A HAWK beacon flashing red

The alternating flashing red aspect used with the HAWK beacon has a different meaning than other traffic control devices.
- The alternating flashing red (wig-wag) aspect is used in several other applications for vehicle control in the United States.
  - At railroad crossing signals, which several jurisdictions require drivers to treat as stop and stay.
  - On school buses, all states have laws that require drivers to stop and stay upon encountering it.
  - At moveable bridges, which must be treated as stop and stay.
The MUTCD states if two horizontally aligned red signal indications are used on an approach for an intersection control beacon, they shall be flashed simultaneously to avoid being confused with grade crossing flashing-light signals (e.g. railroad crossings). However, at a HAWK beacon, an alternating flashing red aspect instructs drivers to stop and proceed when clear, and is not supposed to be treated as stop and stay by drivers.
- Emergency-vehicle hybrid beacons, for emergency vehicle facilities (i.e. fire stations), use the same signal head design, and uses an alternating flashing red aspect to protect departing emergency vehicles. The only distinguishing part of the design is a different sign, R10-14, which is used with the signal. Unlike at a HAWK beacon, drivers are expected to remain stopped during this time to allow emergency vehicles to enter the roadway.

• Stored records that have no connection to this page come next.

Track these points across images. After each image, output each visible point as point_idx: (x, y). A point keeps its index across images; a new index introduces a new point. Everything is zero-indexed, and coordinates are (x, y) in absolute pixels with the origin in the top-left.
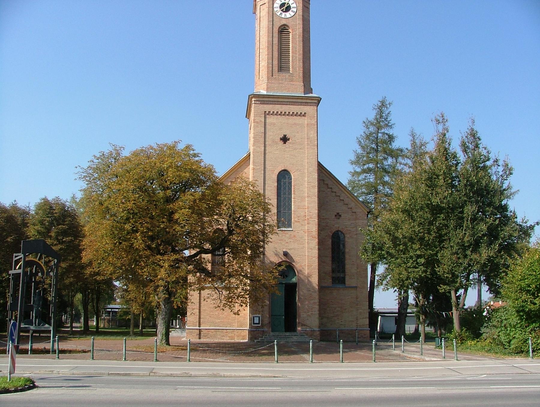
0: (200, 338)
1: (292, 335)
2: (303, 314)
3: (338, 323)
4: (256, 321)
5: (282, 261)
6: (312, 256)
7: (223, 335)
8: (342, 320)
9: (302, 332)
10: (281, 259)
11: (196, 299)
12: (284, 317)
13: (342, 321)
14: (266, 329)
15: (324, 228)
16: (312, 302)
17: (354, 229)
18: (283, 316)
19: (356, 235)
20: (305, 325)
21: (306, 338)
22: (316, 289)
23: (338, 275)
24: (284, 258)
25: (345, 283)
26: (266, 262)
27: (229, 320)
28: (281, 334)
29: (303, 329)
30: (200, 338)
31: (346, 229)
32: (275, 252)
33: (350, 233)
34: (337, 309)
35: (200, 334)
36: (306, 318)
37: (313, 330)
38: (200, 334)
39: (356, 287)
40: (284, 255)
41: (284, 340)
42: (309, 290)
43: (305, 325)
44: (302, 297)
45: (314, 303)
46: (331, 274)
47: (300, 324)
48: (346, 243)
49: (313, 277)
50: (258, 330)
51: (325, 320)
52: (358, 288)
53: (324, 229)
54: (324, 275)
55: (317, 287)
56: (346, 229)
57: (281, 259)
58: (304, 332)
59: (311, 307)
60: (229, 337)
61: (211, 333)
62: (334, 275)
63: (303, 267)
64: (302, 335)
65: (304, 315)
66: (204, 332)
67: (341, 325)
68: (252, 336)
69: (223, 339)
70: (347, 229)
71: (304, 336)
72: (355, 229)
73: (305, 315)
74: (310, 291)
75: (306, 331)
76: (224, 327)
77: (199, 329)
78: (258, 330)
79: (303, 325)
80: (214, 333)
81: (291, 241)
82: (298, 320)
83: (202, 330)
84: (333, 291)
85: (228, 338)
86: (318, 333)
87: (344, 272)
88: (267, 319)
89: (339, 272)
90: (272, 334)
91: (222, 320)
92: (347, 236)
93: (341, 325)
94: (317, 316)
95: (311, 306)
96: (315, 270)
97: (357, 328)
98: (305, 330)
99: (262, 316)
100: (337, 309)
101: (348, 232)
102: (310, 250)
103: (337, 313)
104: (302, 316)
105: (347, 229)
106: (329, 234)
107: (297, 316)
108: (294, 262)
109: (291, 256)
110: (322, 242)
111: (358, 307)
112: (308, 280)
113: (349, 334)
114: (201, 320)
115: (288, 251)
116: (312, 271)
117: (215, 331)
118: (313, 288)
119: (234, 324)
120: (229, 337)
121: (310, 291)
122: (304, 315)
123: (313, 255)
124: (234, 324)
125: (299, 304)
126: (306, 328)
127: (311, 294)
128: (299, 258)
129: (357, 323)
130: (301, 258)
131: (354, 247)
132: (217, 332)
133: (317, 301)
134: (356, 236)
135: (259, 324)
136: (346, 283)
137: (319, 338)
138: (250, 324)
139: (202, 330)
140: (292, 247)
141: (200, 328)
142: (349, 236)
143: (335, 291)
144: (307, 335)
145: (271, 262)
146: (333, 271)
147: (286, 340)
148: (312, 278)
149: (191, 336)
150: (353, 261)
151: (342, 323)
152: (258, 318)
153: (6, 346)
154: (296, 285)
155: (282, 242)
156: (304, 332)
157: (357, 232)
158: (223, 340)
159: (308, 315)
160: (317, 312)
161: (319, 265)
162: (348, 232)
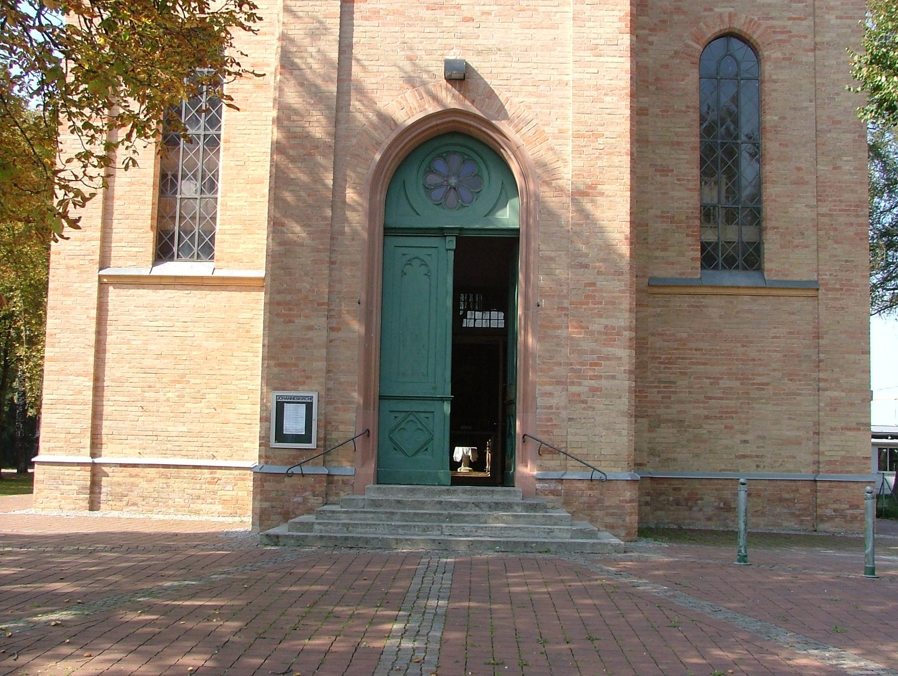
0: (94, 505)
1: (477, 505)
2: (548, 388)
3: (726, 447)
4: (294, 423)
5: (439, 109)
6: (597, 88)
7: (197, 492)
8: (745, 437)
9: (539, 486)
10: (435, 99)
11: (84, 331)
12: (447, 408)
13: (745, 442)
14: (345, 468)
15: (665, 17)
16: (597, 325)
17: (804, 23)
18: (442, 399)
19: (814, 50)
20: (555, 451)
21: (558, 521)
22: (621, 256)
23: (731, 233)
24: (450, 99)
25: (760, 269)
26: (359, 116)
27: (227, 428)
28: (420, 497)
29: (547, 469)
30: (94, 505)
31: (765, 24)
32: (408, 67)
33: (784, 41)
34: (725, 383)
35: (95, 486)
36: (564, 414)
37: (596, 476)
38: (95, 486)
39: (811, 288)
40: (449, 79)
41: (425, 529)
42: (580, 260)
43: (555, 451)
44: (543, 303)
45: (610, 334)
46: (697, 222)
47: (532, 447)
48: (767, 87)
49: (602, 194)
50: (297, 470)
51: (666, 433)
52: (822, 291)
53: (664, 21)
54: (665, 226)
55: (625, 249)
56: (765, 24)
57: (435, 99)
58: (553, 486)
59: (593, 352)
60: (224, 502)
61: (144, 484)
62: (710, 236)
63: (552, 142)
64: (534, 507)
65: (550, 394)
66: (115, 479)
67: (744, 457)
68: (266, 505)
69: (197, 513)
70: (774, 23)
71: (544, 508)
72: (808, 23)
73: (559, 399)
74: (586, 266)
75: (560, 480)
76: (202, 457)
77: (94, 464)
78: (297, 470)
79: (546, 450)
80: (159, 483)
81: (489, 14)
82: (523, 424)
83: (105, 469)
84: (706, 301)
85: (219, 508)
86: (628, 495)
87: (756, 216)
88: (351, 416)
89: (730, 218)
90: (374, 492)
91: (196, 427)
92: (771, 54)
93: (744, 457)
94: (624, 403)
95: (593, 345)
96: (616, 160)
97: (818, 472)
98: (555, 475)
99: (328, 398)
100: (725, 383)
101: (779, 37)
102: (588, 57)
103: (724, 402)
104: (540, 401)
105: (774, 23)
106: (687, 46)
107: (519, 406)
108: (506, 117)
109: (486, 83)
110: (657, 79)
111: (822, 375)
112: (581, 211)
113: (781, 500)
114: (105, 423)
115: (474, 62)
116: (600, 163)
117: (162, 475)
118: (608, 248)
119: (246, 445)
120: (224, 502)
121: (586, 266)
122: (550, 394)
123: (605, 82)
124: (246, 445)
125: (530, 340)
126: (565, 468)
127: (594, 284)
128: (530, 94)
129: (818, 453)
130: (540, 96)
131: (805, 104)
132: (172, 481)
133: (622, 323)
134: (811, 54)
135: (306, 438)
136: (767, 265)
137: (632, 520)
138: (264, 442)
139: (105, 469)
140: (491, 43)
141: (97, 460)
142: (779, 55)
143: (716, 301)
144: (567, 503)
145: (385, 120)
146: (707, 214)
147: (435, 535)
148: (599, 199)
149: (58, 494)
150: (799, 169)
151: (749, 450)
152: (302, 408)
153: (890, 470)
154: (517, 240)
155: (439, 14)
156: (553, 486)
157: (818, 39)
158: (196, 518)
159: (575, 399)
160: (624, 383)
161: (638, 114)
162: (779, 37)
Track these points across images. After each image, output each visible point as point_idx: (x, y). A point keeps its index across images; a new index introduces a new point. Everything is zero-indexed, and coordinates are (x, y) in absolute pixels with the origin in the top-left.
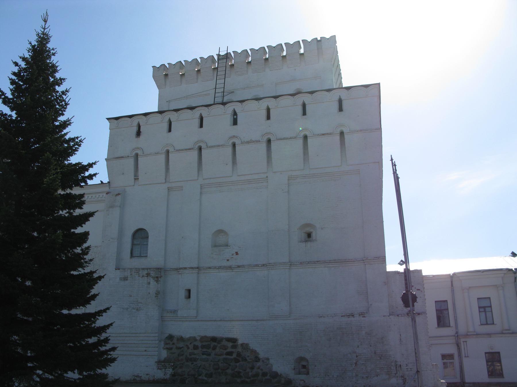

===Alternatives to HAWK beacons===
The following alternatives address or mitigate the above issues without abusing signal semantics:

- usage of a standard traffic signal for pedestrian traffic
- the installation of rectangular rapid flashing beacons (RRFB)

These alternatives may be more appropriate for jurisdictions concerned about the driver confusion and rear-end collisions associated with HAWK beacons.

In British Columbia, a pedestrian signal with a standard flashing green for go and a flashing red similar to the HAWK beacons for stop then yield is currently being tested on 16th Ave in Metro Vancouver near UBC.